By the end of 2021, there were more than 600 ESG rating frameworks, according to thinktank SustainAbility, and by summer this year there were 59 ESG data providers operating in the EU, as per the European Securities and Markets Authority (ESMA).
On the ratings that turn raw data into scores used to weight securities in benchmarks, French regulator Autorité des Marchés Financiers (AMF) in June called for regulation requiring transparency on rating methodologies, underlying data used, conflict-of-interest management and product objectives.
A month later, ESMA said it had received 154 pieces of industry feedback lamenting ESG ratings providers’ opacity and a lack of granularity in their underlying data.
In August, the EU published responses to its proposal to regulate the ratings sector, with 80% of 168 private companies, central banks, public authorities and NGOs supportive of some form of intervention while 90% identified a lack of transparency as their main concern within the sector.
Unsurprisingly, dominant ratings providers such as MSCI, Morningstar – owner of Sustainalytics – and London Stock Exchange Group – owner of FTSE Russell and Refinitiv – were among the largest opponents to ratings regulation, instead favouring non-binding principles of good conduct.
Interestingly, the FCA added to the debate in September with its ‘Dear CEO’ letter, which noted it would further scrutinise the construction and labelling of ESG benchmarks as the subjective nature of how data and ratings are turned into investment products could create a “trust deficit” in passive ESG funds. Last year, the Treasury considered bringing data and ratings providers within the scope of FCA regulation.
As it stands
After a trying but necessary year of reflection, it is clear investor enthusiasm for ESG and the EU’s SFDR has been tempered.
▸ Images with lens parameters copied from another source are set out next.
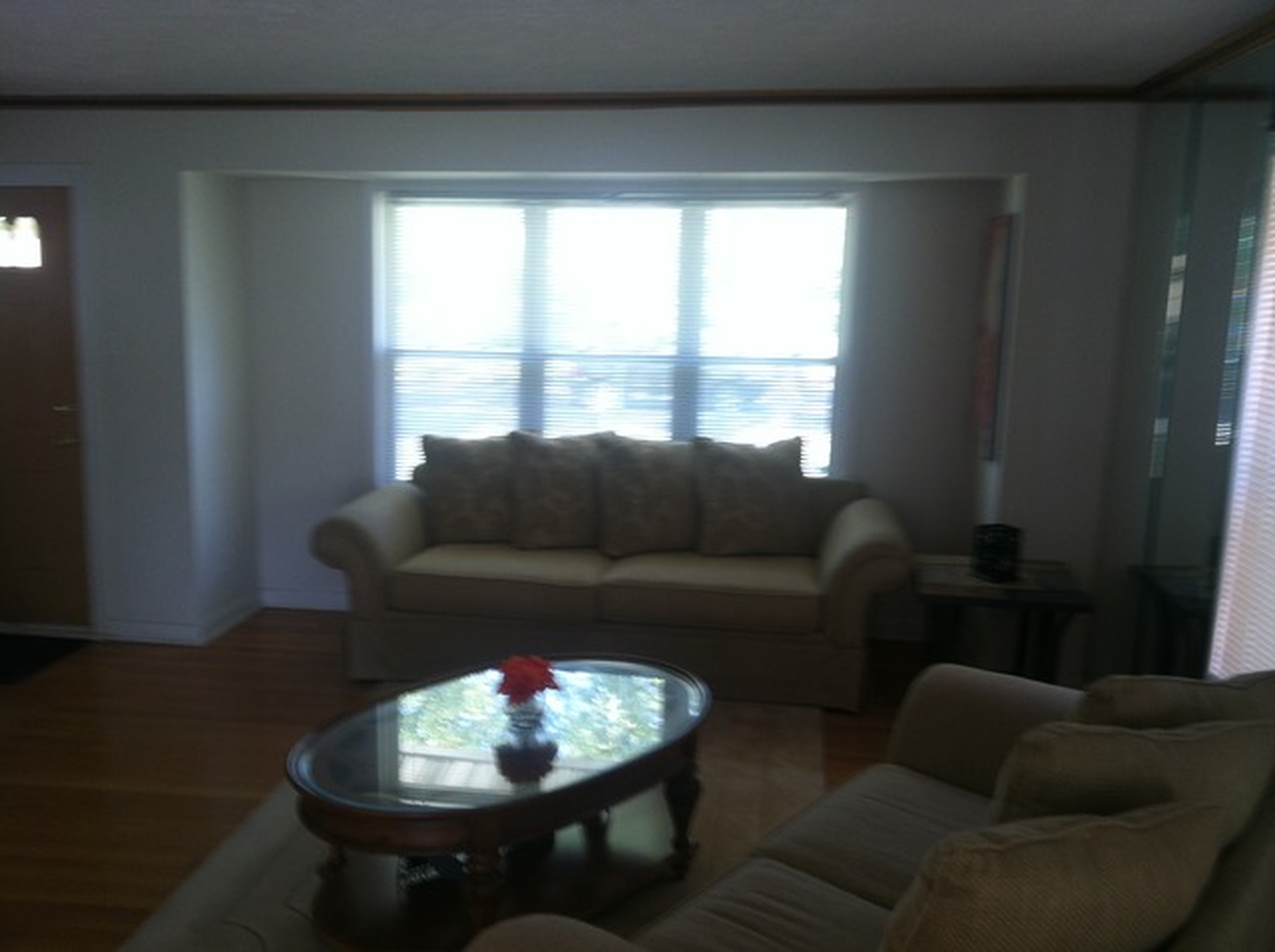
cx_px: 638
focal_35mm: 35
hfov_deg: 52.7
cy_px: 476
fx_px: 1287
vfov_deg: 40.6
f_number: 2.8
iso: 80
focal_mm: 3.85
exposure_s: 1/20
In March, the Brown Brothers Harriman annual ETF investor survey found SFDR article classifications were the number one tool used by professionals when selecting ESG ETFs.
This paints a very different picture to asset flows in Q2 with investors appearing to lose faith in Article 8 products after pulling €30.3bn, according to data from Morningstar.
This exodus likely owes to a lack of gatekeeping on Article 8, with 700 products switching to the ‘light’ green category over the first nine months of 2022 alongside zero downgrades to Article 6 – prompting Morningstar to note 23% of Article 8 funds now do not meet the criteria of an ESG fund.
The hope is ‘level two’ of SFDR will be a moment of reckoning for greenwashing culprits which are not able to live up to the criteria for Article 8 and 9 membership based on more granular reporting requirements, however, there is a possibility that reporting on the majority of ETFs falls short, which could force regulators to backtrack.
It also bears remembering that to remain aligned, SDR will likely have to implement its own phase two in due course. Even if this is done successfully, the transition period of the EU’s Benchmark Regulation (BMR) ends in January 2024, meaning all non-BMR-compliant indices will be inaccessible to EU investors. ESMA expects more index administrators in the UK to apply for recognition but at present, only 3% of third-country indices used in the EU have BMR authorisation.
Elsewhere, the IFRS’s slower-moving ISSB has issued two disclosure standards on sustainability-related financial information and climate-related disclosures. ESMA said the EU’s regional and IFRS’s international frameworks must “go hand-in-hand” but unfortunately, the ISSB has more of a single materiality focus versus the EU’s double materiality approach to ESG.
One hope is the European Single Access Point (ESAP) – a free-to-access portal of corporate data to be launched in 2024 – will feed into ESMA and create a machine-readable and standardised database for sustainability and more, however, this and the standardisation of ESG in Europe, remain a long way off.